'Drop Fees, Not Staff' student protest says

A banner, weighted with a mortarboard, protesting about staff cuts at the University of Otago hangs from the Richardson Building at the university yesterday. Photo: Gerard O'Brien
A banner, weighted with a mortarboard, protesting about staff cuts at the University of Otago hangs from the Richardson Building at the university yesterday. Photo: Gerard O'Brien
A group of University of Otago students have protested against a course fee rise and staff cuts by hanging a banner reading ``Drop Fees, Not Staff'' from a university building.

The banner, hung from the seventh floor of the humanities building yesterday morning, was in protest at ``continuing staff cuts'' which had targeted humanities and physical education students as well as a rise on all student fees.

Domestic tuition fees are to increase by 1.9% (between $150 to $250 dependent on study area) while the student services fee is increasing by 8% which equated to a $59 rise for an equivalent full-time student.

A student involved with the protest, who did not want to be named, said the message of the banner appeared to resonate with many students who had stopped to take photos.

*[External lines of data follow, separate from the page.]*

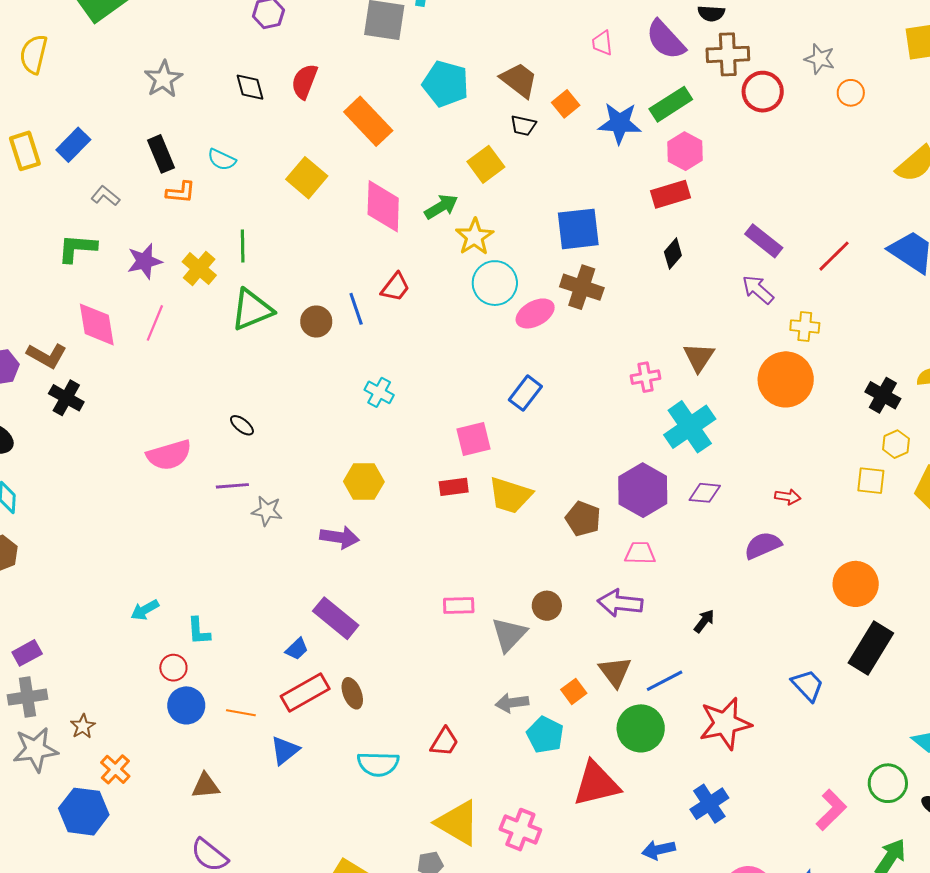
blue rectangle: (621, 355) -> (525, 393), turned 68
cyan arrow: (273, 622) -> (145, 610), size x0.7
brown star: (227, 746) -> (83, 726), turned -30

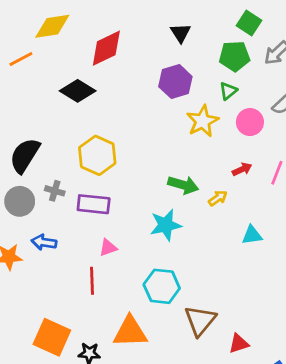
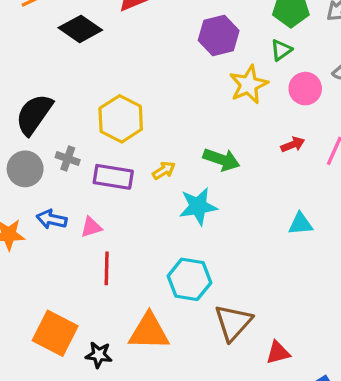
black diamond: (78, 91) -> (80, 29), moved
yellow arrow: (218, 198) -> (164, 170), moved
pink triangle: (108, 248) -> (91, 227), moved

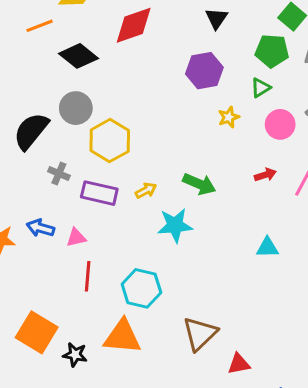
yellow star: (249, 85) -> (229, 117), size x0.6
gray circle: (25, 169) -> (76, 108), moved
cyan hexagon: (189, 279) -> (141, 288), moved

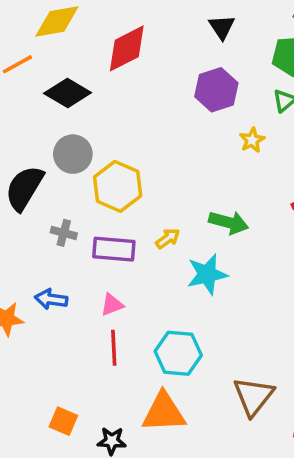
pink triangle: (76, 238) -> (112, 305), moved
orange square: (37, 332) -> (63, 421), size x0.6

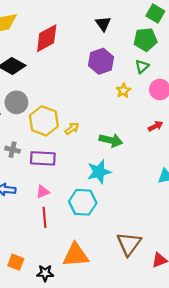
yellow arrow: (168, 238) -> (72, 129), moved
cyan hexagon: (178, 353) -> (83, 202), moved

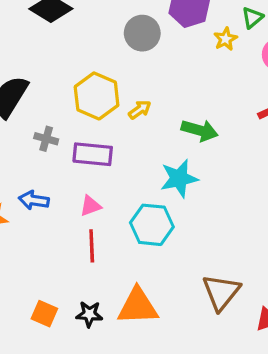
yellow star: (123, 91) -> (225, 39), moved
gray circle: (16, 102) -> (142, 33), moved
black star: (45, 273) -> (89, 314), moved

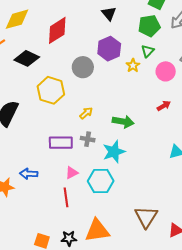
yellow hexagon: (97, 96) -> (51, 90), moved
gray cross: (46, 139) -> (88, 139), moved
pink triangle: (90, 206) -> (72, 173), moved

``The staff cuts and dramatic fee rises have really risked our reputation as a university internationally and people are beginning to lose confidence in the integrity of our degrees.''

The student was concerned the university would ``crack down'' on the protest.

The group behind the banner wanted the protests to continue into next year.

``They [the university] are trying to quell the student voice because it's overwhelmingly opposed.''

The students questioned the ``honesty of the university'' when it stated the fee rises were reflected in increasing the quality and provision of services.

University acting vice-chancellor Prof Richard Blaikie said the students had the right to protest as part of a free and democratic society.

``It is doubly so in a university, where we value freedom of expression.''

Prof Blaikie disagreed the increases would risk the university's reputation as the increase to the core fee was an adjustment at the rate of inflation.

``This does not equate to a dramatic increase. It is in line with tuition fee increases at other New Zealand universities.''

The university did not anticipate the student services fee increase would impact adversely on its reputation.

It specifically supported the implementation of new initiatives which would be positive for its reputation and, more importantly, the wellbeing of students.

Otago University Students' Association president Hugh Baird said the protest was ``a good way for them sending a bit of exposure for their cause''.

As a student representative, Mr Baird said he was not in support of the tuition fee increases.

However, he supported the service fee increases.

The students' actions in protesting this way was ``fantastic'', he said.